Build the full Middle Eastern table with the Chicken Shawarma, the Crispy Falafel, the Persian Herb Rice (Sabzi Polo), and a bowl of Shakshuka to start. Also try the Lamb Kofta for another lamb classic.
Storage & Reheating
- Refrigerator: Lamb keeps 4 days. Rice keeps 4 days. Jameed sauce keeps 3–4 days. Store components separately for best results.
- Reheating lamb: Reheat in a covered pan with a splash of broth to prevent drying. Low and slow.
- Reheating jameed sauce: Reheat on the stovetop over very low heat, stirring constantly, as when originally made. Never microwave — the rapid uneven heat will split the sauce.
Frequently Asked Questions
What does jameed taste like?
Sharp, tangy, deeply savory, and funky in the best possible way — similar to the fermented character of aged cheese or miso, but with a distinct sheep’s milk quality.

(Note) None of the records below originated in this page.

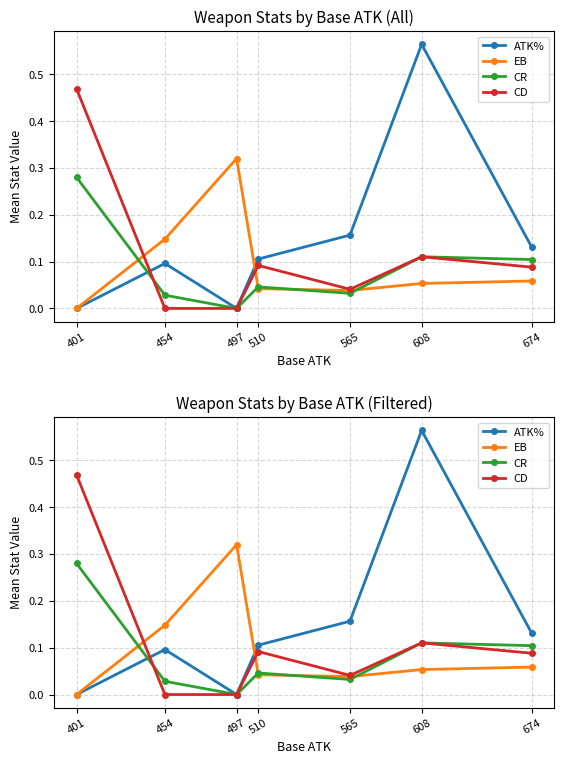

Reading left to right, list all the values displayed in this chart.

ATK%: 401=0.0	454=0.1	497=0.0	510=0.1	565=0.2	608=0.6	674=0.1
EB: 401=0.0	454=0.1	497=0.3	510=0.0	565=0.0	608=0.1	674=0.1
CR: 401=0.3	454=0.0	497=0.0	510=0.0	565=0.0	608=0.1	674=0.1
CD: 401=0.5	454=0.0	497=0.0	510=0.1	565=0.0	608=0.1	674=0.1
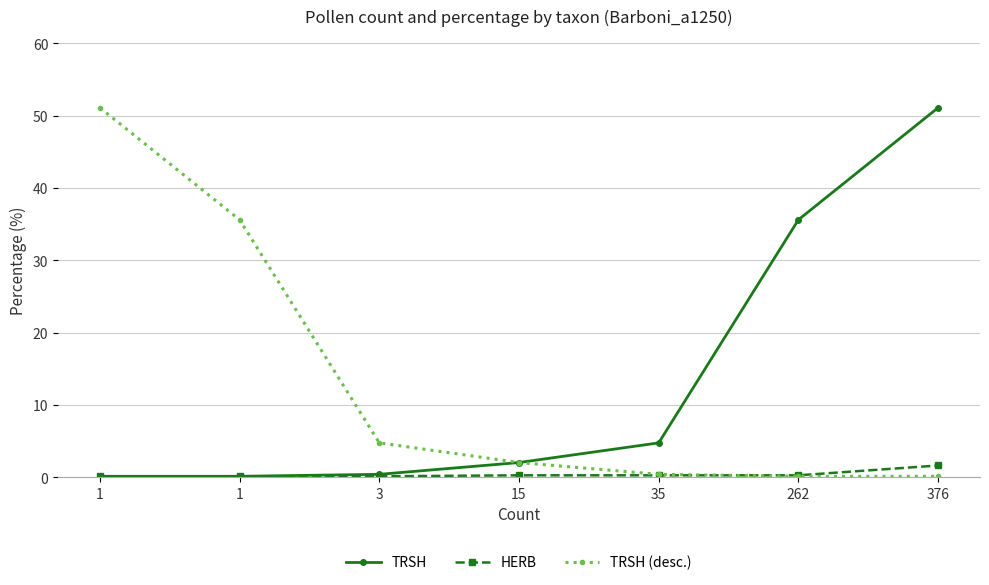

What is the approximate value of TRSH (desc.) at 262?

0.1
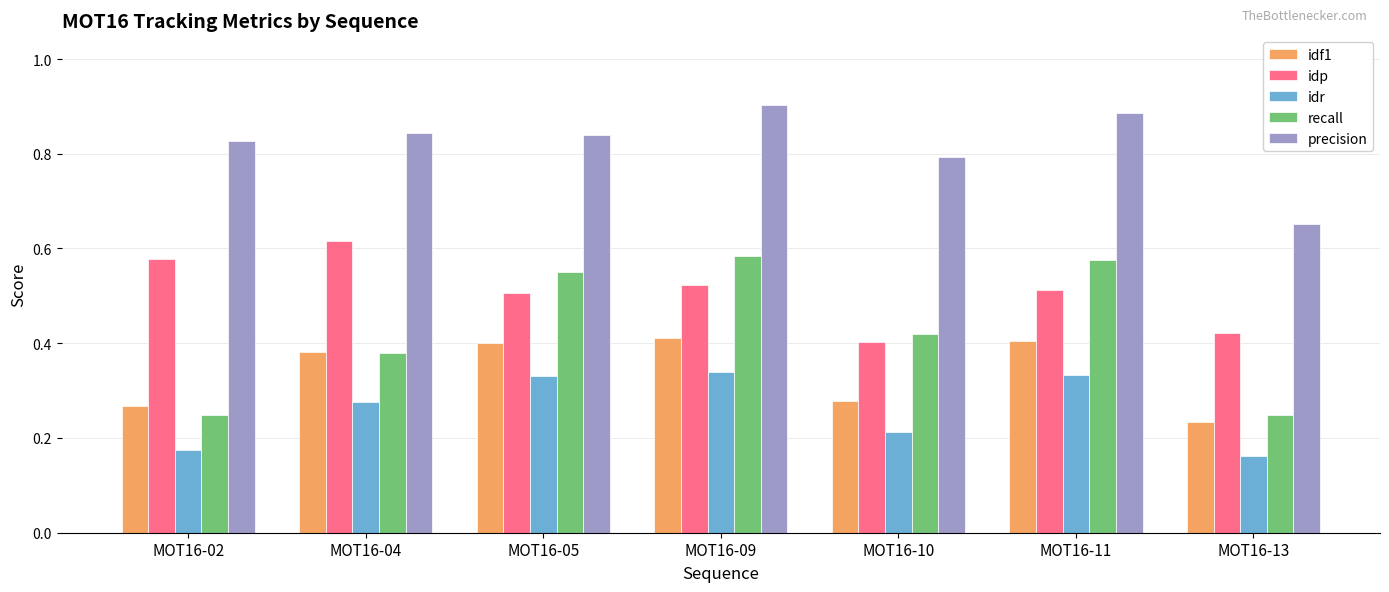

Are the bars grouped side by side (vs. stacked)?

Yes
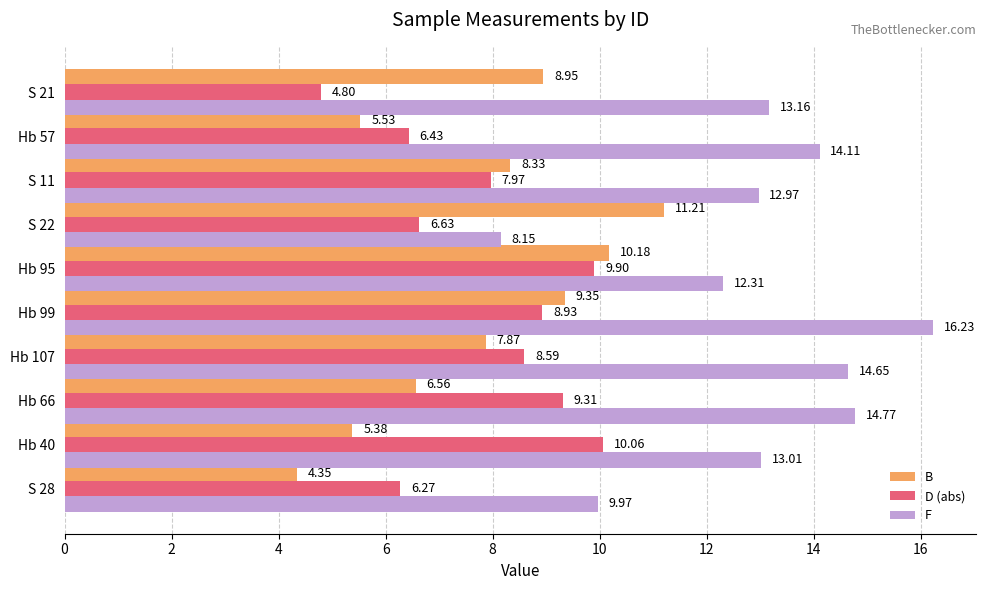

Where is D (abs) nearest to the value 7?

S 22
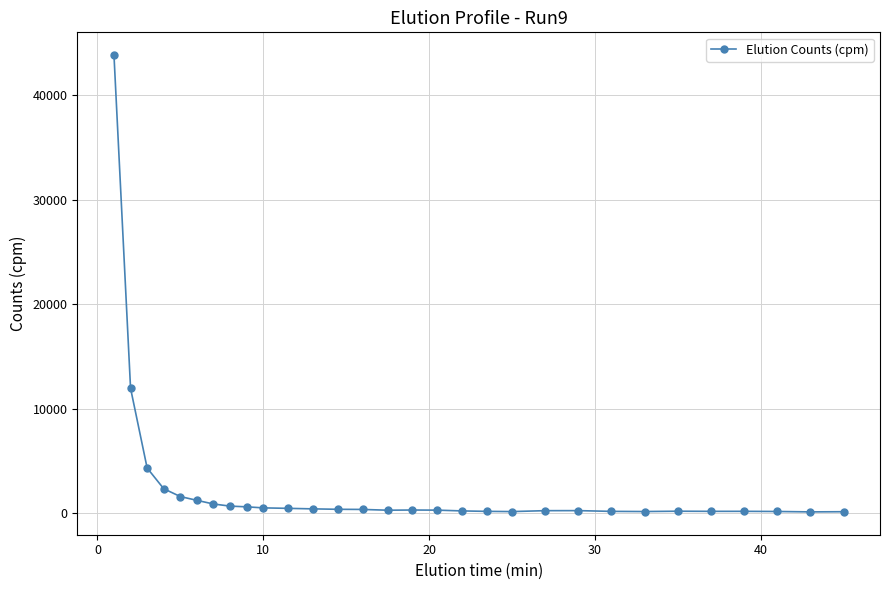

True or false: the data has more than 0 interior local peaks.

True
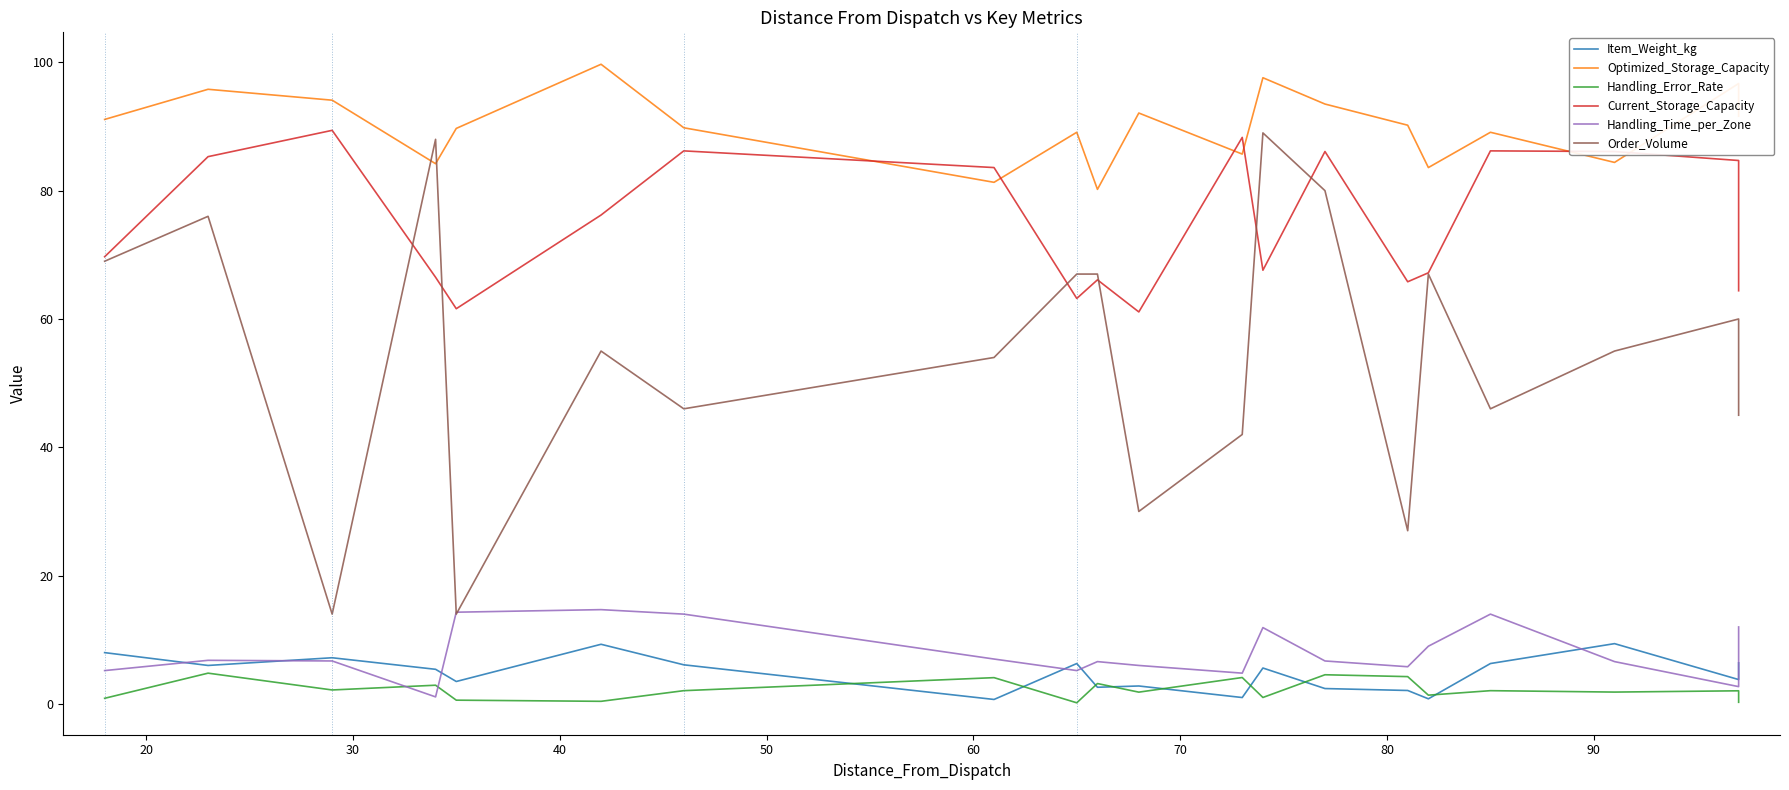

What is the lowest value of the Current_Storage_Capacity series?

61.1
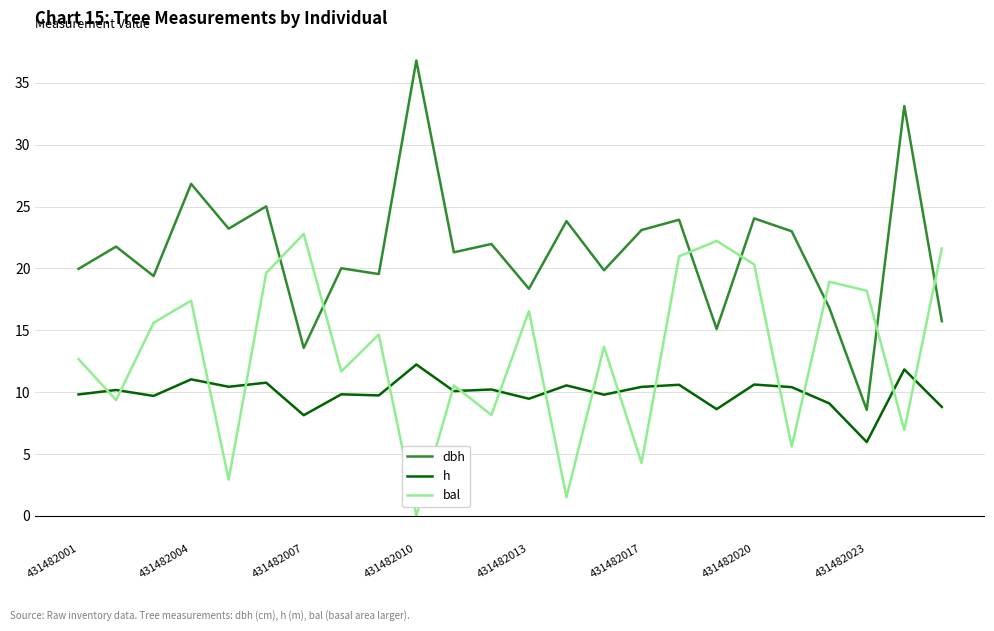

At how many categories does at least one series exceed 36?

1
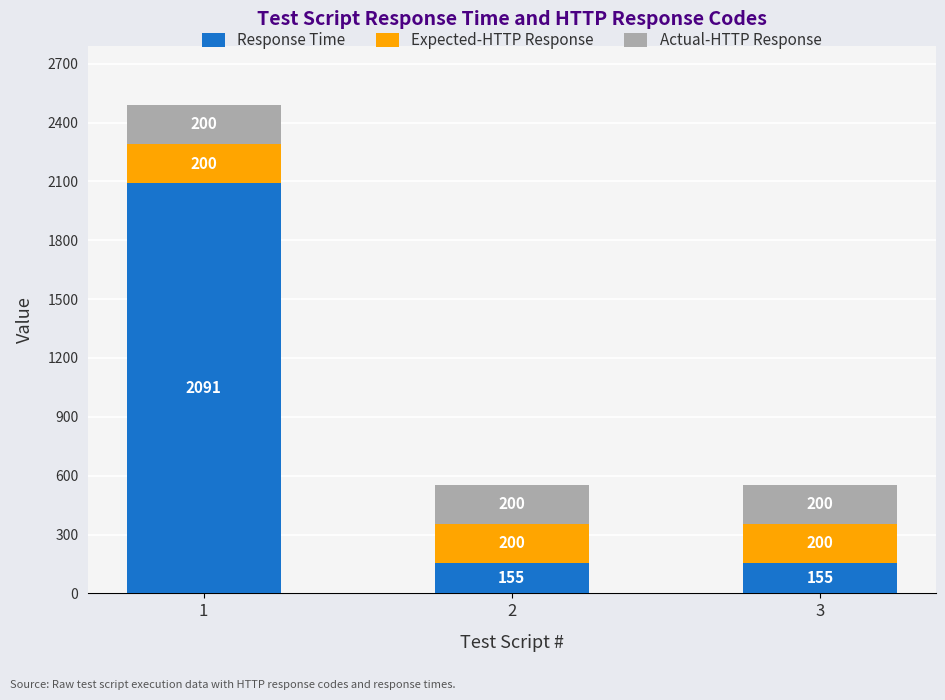

What is the approximate value of Response Time at 1?

2091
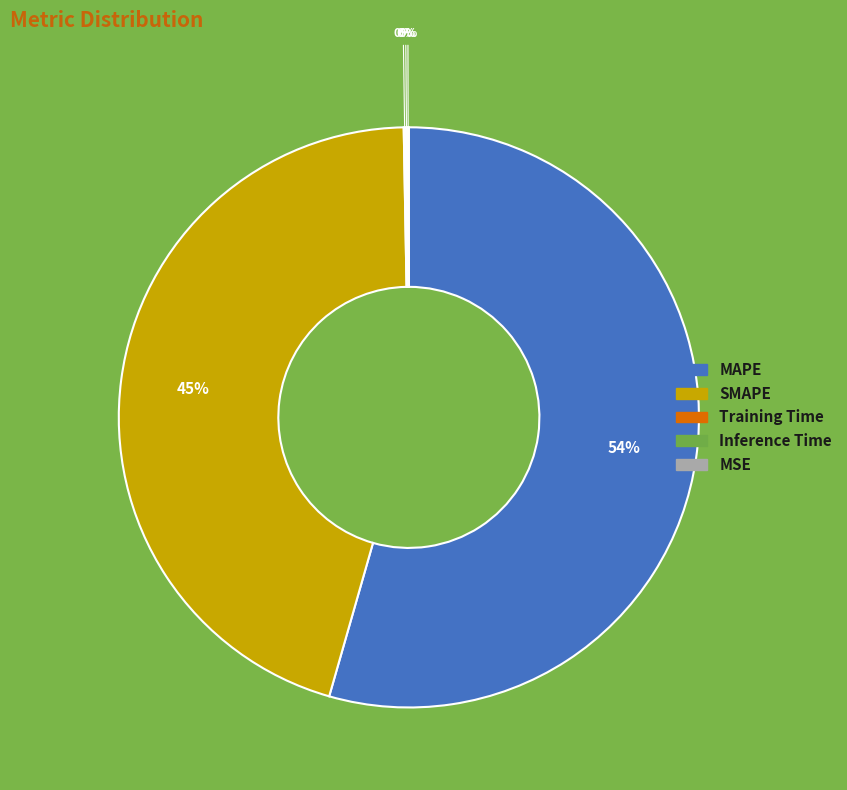

Which category has the biggest portion of the pie?

MAPE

It’s unlike any other cooking ingredient. Once you taste Mansaf made with real jameed, imitations become obvious.
Is mansaf eaten with utensils?
Traditionally, no. Mansaf is a communal dish eaten standing around the platter, using the right hand and flatbread to scoop portions. In formal settings, utensils are provided. At home celebrations, the traditional eating method is still observed by many families.
How many does this recipe serve?
This recipe serves 6–8 as a main. Mansaf is traditionally a celebration dish and scales beautifully — doubling or tripling is common for weddings and large gatherings.
Can I make this in a slow cooker?
The lamb absolutely can be cooked in a slow cooker — 8 hours on LOW produces incredibly tender results. The jameed sauce must still be made on the stovetop with constant stirring. Don’t attempt to make the sauce in the slow cooker — the temperature fluctuation will cause splitting.